MATH-Perturb: Benchmarking LLMs' Math Reasoning Abilities against Hard Perturbations

📝 Paper Summary

Mathematical Reasoning Robustness Generalization

MATH-Perturb introduces a benchmark of 'hard' problem variations—where original solution methods no longer apply—revealing that top LLMs rely heavily on memorized reasoning patterns rather than genuine understanding.

Core Problem

LLMs achieve high scores on math benchmarks, but it is unclear if they truly reason or merely memorize solution templates, as existing robustness tests only use simple numerical perturbations that preserve original reasoning paths.

Why it matters:

High benchmark scores may be artificial due to data contamination or over-representation of specific problem types in training data
Models that rely on 'bag-of-heuristics' reasoning fail when problem conditions change fundamentally, making them unreliable for real-world applications where contexts shift
Current evaluations underestimate the fragility of reasoning models because they do not test 'hard perturbations' that invalidate the memorized solution steps

Concrete Example: A model might solve a geometry problem correctly using a symmetry argument.
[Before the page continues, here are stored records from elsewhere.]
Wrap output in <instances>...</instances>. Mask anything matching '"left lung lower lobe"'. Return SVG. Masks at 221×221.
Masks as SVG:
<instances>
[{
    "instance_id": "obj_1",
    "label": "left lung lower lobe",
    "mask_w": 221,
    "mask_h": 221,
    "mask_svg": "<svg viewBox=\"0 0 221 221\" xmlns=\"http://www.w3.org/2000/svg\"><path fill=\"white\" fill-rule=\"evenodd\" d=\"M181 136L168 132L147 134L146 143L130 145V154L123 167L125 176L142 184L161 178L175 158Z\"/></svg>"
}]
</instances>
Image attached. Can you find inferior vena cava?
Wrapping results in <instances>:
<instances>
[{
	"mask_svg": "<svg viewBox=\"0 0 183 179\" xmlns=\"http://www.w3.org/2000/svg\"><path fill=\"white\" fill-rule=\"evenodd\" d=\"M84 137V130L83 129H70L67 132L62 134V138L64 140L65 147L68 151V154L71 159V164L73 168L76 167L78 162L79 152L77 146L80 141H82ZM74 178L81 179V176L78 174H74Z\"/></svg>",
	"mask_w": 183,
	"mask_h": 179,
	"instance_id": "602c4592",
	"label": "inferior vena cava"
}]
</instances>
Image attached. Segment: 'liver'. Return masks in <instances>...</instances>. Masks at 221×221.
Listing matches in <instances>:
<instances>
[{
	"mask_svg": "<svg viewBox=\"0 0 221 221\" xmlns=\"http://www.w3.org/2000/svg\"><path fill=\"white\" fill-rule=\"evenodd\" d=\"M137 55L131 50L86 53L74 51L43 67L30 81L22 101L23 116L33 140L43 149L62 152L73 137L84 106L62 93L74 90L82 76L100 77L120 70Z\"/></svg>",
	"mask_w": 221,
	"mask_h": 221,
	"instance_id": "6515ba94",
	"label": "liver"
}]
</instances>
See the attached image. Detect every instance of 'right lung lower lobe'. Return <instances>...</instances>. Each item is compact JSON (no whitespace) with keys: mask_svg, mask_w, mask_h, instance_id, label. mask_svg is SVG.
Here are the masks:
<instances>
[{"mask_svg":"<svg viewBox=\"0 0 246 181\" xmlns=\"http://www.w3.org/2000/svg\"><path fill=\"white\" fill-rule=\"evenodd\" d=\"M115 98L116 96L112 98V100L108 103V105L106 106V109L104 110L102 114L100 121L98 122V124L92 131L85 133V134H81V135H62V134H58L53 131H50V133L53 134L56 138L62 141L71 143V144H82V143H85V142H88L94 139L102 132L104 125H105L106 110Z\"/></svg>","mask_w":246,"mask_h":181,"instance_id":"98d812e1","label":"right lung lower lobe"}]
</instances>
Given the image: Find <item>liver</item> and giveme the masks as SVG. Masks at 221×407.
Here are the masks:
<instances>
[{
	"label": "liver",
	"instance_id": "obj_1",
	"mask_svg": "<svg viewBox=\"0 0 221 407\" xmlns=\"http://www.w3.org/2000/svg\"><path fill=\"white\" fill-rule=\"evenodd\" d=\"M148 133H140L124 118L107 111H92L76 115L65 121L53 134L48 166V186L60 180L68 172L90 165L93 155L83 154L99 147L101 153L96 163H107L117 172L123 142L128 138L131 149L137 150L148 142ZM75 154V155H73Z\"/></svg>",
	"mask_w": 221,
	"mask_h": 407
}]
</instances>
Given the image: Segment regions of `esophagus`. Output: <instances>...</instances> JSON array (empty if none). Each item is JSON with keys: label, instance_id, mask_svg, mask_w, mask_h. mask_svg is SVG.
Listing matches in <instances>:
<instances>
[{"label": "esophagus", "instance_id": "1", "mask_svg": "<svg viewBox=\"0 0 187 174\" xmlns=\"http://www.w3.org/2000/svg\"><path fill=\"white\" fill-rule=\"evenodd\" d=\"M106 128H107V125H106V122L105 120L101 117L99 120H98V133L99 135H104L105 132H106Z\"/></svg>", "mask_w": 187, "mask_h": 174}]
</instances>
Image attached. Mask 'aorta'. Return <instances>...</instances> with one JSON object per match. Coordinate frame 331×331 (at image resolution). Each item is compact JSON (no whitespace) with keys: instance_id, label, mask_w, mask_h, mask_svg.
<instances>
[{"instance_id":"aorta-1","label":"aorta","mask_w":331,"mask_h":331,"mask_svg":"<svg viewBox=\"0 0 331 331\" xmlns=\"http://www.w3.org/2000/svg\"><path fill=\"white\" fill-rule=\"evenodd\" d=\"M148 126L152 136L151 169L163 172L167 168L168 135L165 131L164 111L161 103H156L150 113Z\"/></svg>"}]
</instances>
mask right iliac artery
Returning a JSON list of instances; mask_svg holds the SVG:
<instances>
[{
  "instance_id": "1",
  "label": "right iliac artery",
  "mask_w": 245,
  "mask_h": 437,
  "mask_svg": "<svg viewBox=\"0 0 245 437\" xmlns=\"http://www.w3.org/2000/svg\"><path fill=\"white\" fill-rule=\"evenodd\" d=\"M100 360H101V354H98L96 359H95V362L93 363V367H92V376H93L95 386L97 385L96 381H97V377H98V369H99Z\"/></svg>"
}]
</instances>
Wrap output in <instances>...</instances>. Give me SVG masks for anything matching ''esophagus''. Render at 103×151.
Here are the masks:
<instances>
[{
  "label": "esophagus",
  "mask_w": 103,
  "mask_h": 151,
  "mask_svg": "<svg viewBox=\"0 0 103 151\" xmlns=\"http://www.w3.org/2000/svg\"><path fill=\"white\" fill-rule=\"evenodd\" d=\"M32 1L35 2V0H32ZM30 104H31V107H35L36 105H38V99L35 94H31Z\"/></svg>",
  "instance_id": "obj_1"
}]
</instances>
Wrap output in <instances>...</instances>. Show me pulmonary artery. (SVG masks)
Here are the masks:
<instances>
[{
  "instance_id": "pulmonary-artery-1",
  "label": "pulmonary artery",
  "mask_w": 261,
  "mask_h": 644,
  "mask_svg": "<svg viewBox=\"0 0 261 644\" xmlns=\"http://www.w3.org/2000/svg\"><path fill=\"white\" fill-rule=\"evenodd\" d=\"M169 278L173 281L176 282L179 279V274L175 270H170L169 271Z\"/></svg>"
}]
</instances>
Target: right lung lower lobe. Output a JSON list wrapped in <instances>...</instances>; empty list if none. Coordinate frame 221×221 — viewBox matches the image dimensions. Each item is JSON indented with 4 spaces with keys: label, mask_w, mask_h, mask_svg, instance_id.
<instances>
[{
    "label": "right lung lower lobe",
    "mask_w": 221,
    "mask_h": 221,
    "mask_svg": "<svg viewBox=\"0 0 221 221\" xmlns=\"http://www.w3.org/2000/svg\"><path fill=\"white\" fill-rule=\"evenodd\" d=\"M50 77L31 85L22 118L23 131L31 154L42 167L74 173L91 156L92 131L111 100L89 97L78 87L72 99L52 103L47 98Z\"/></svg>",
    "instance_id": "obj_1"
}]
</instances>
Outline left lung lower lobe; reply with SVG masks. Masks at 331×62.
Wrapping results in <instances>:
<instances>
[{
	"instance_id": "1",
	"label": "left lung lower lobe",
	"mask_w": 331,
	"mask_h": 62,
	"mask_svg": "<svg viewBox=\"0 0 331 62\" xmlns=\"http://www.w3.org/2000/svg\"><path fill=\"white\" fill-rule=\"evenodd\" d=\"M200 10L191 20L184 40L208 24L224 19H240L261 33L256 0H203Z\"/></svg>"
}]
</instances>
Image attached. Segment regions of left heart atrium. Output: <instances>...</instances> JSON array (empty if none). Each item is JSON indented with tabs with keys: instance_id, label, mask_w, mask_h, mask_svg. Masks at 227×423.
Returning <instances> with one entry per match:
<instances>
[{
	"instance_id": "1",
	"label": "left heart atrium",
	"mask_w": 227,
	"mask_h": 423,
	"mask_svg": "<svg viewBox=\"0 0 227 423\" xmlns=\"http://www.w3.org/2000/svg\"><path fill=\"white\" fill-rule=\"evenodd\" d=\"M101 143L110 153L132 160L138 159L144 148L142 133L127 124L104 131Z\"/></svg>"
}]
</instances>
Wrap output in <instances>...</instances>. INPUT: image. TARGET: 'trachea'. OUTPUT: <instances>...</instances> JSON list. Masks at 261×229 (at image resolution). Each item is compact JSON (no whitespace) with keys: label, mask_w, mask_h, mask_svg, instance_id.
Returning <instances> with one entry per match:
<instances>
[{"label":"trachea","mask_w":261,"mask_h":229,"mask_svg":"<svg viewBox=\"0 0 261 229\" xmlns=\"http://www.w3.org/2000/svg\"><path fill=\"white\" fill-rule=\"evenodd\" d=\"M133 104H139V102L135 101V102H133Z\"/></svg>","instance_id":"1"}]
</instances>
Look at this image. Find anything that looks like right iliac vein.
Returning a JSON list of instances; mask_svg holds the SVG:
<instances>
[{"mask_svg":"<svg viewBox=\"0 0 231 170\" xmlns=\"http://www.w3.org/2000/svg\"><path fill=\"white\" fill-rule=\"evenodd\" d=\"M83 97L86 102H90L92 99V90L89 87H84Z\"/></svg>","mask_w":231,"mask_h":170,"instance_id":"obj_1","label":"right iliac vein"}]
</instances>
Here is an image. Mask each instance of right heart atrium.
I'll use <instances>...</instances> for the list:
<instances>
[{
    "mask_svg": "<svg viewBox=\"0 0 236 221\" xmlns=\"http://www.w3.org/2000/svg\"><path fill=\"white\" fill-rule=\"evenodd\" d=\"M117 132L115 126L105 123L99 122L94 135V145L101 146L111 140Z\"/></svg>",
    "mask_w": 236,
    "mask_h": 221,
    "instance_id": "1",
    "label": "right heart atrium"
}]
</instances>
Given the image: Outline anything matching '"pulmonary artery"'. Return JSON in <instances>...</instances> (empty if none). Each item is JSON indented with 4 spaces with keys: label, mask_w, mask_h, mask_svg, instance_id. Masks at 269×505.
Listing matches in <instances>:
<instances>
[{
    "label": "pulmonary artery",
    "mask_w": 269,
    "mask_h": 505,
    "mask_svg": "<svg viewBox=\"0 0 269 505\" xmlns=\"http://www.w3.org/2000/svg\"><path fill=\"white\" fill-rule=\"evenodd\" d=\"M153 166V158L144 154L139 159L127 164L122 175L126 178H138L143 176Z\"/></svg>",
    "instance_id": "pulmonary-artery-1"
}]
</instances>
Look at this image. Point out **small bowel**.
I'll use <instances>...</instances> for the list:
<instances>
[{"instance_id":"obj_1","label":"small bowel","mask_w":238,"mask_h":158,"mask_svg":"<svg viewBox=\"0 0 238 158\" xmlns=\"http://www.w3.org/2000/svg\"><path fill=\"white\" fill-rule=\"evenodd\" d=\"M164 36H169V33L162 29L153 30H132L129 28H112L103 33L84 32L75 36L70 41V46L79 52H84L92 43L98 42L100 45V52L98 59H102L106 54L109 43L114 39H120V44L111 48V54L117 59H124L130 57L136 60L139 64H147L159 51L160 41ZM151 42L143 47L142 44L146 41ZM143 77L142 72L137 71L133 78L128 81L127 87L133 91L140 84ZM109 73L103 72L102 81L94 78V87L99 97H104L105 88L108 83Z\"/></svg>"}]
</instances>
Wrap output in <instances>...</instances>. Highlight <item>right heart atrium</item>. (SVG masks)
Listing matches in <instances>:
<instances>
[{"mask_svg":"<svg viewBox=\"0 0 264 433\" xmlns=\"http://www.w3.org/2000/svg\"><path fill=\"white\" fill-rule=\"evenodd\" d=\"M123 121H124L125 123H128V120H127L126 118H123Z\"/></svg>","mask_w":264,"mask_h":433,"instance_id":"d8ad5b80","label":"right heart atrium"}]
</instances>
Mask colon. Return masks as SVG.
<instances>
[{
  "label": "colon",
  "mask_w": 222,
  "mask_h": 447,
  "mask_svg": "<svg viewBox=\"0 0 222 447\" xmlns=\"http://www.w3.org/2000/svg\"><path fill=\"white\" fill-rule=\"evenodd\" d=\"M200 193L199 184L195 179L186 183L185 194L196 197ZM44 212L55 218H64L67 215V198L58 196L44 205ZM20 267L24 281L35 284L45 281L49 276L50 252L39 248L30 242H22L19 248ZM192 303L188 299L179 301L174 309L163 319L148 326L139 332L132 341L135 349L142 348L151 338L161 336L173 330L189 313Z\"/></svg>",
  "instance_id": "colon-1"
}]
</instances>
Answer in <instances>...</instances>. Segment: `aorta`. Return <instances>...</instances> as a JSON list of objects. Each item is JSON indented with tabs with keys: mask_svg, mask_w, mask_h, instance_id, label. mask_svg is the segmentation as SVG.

When the problem is modified (hard perturbation) such that symmetry no longer holds, the model may blindly apply the original symmetry-based solution anyway, producing a wrong answer (as seen in Figure 5).

Key Novelty

Distinguishing 'Hard' vs. 'Simple' Reasoning Perturbations

Introduces MATH-P-Hard, a dataset where problems are textually similar to the original but fundamentally altered so that original solution paths are invalid (e.g., breaking a symmetry assumption)
Contrasts this with MATH-P-Simple, where only non-essential values change, allowing the assessment of whether a model understands the *why* or just memorizes the *how*

Architecture

Conceptual comparison between Simple Perturbation and Hard Perturbation applied to a math problem.

Evaluation Highlights

o1-mini performance drops by 16.49% on MATH-P-Hard compared to original problems, indicating reliance on specific reasoning patterns
gemini-2.0-flash-thinking suffers a 12.9% accuracy drop on MATH-P-Hard, showing vulnerability even in strong reasoning models
In-context learning with original problems hurts performance on MATH-P-Hard for large models (18%-40% of correct answers become wrong) due to misleading demonstrations

Breakthrough Assessment

8/10

Significant contribution to evaluation methodology. Exposes a critical weakness (solution template memorization) in SOTA reasoning models that standard benchmarks miss.

⚙️ Technical Details

Problem Definition

Setting: Mathematical Question Answering under Perturbation

Inputs: Mathematical problem text P (original or perturbed)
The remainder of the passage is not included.